[Opening INPUT RECORDS section]

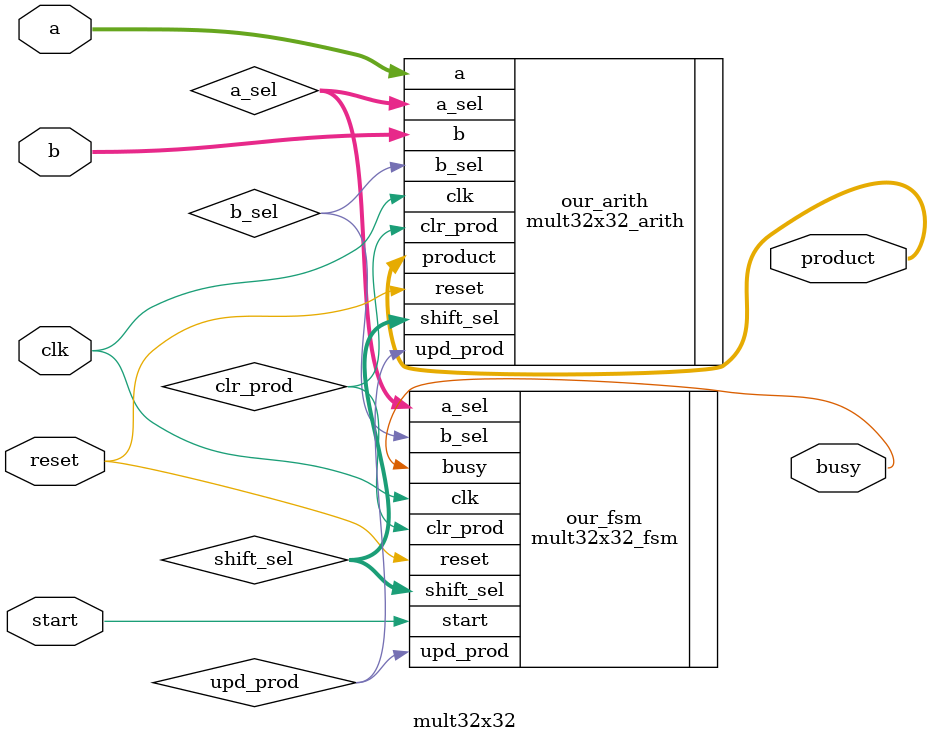
<source format=sv>
module mult32x32 (
    input logic clk,            // Clock
    input logic reset,          // Reset
    input logic start,          // Start signal
    input logic [31:0] a,       // Input a
    input logic [31:0] b,       // Input b
    output logic busy,          // Multiplier busy indication
    output logic [63:0] product // Miltiplication product
);

// Put your code here
// ------------------

// inner wires
logic [1:0] a_sel;
logic b_sel, upd_prod, clr_prod;      
logic [2:0] shift_sel;

// creating an instance of the fsm:
mult32x32_fsm  our_fsm(
    .clk(clk),               // Clock
    .reset(reset),           // Reset
    .start(start),           // Start
    .busy(busy),             // Busy
    .a_sel(a_sel),           // Select one byte from A
    .b_sel(b_sel),           // Select one 2-byte word from B
    .shift_sel(shift_sel),   // Select output from shifters
    .upd_prod(upd_prod),     // Update the product register
    .clr_prod(clr_prod)      // Clears the product register  
);

// creating an instance of the 
mult32x32_arith our_arith (
    .clk(clk),               // Clock
    .reset(reset),           // Reset
    .a(a),                   // Input a
    .b(b),                   // Input b
    .a_sel(a_sel),           // Select one byte from A
    .b_sel(b_sel),           // Select one 2-byte word from B
    .shift_sel(shift_sel),   // Select output from shifters
    .upd_prod(upd_prod),     // Update the product register
    .clr_prod(clr_prod),     // Clears the product register  
    .product(product)        // Exits the products
);

// End of your code

endmodule

</source>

[Closing INPUT RECORDS section]

= EXERCISE DIRECTIONS =
From the first line of the entries above through the line with "Multiplier busy indication", set down each line exactly and drop the pictures.

= SOLUTION TO THIS PROBLEM =
<source format=sv>
module mult32x32 (
    input logic clk,            // Clock
    input logic reset,          // Reset
    input logic start,          // Start signal
    input logic [31:0] a,       // Input a
    input logic [31:0] b,       // Input b
    output logic busy,          // Multiplier busy indication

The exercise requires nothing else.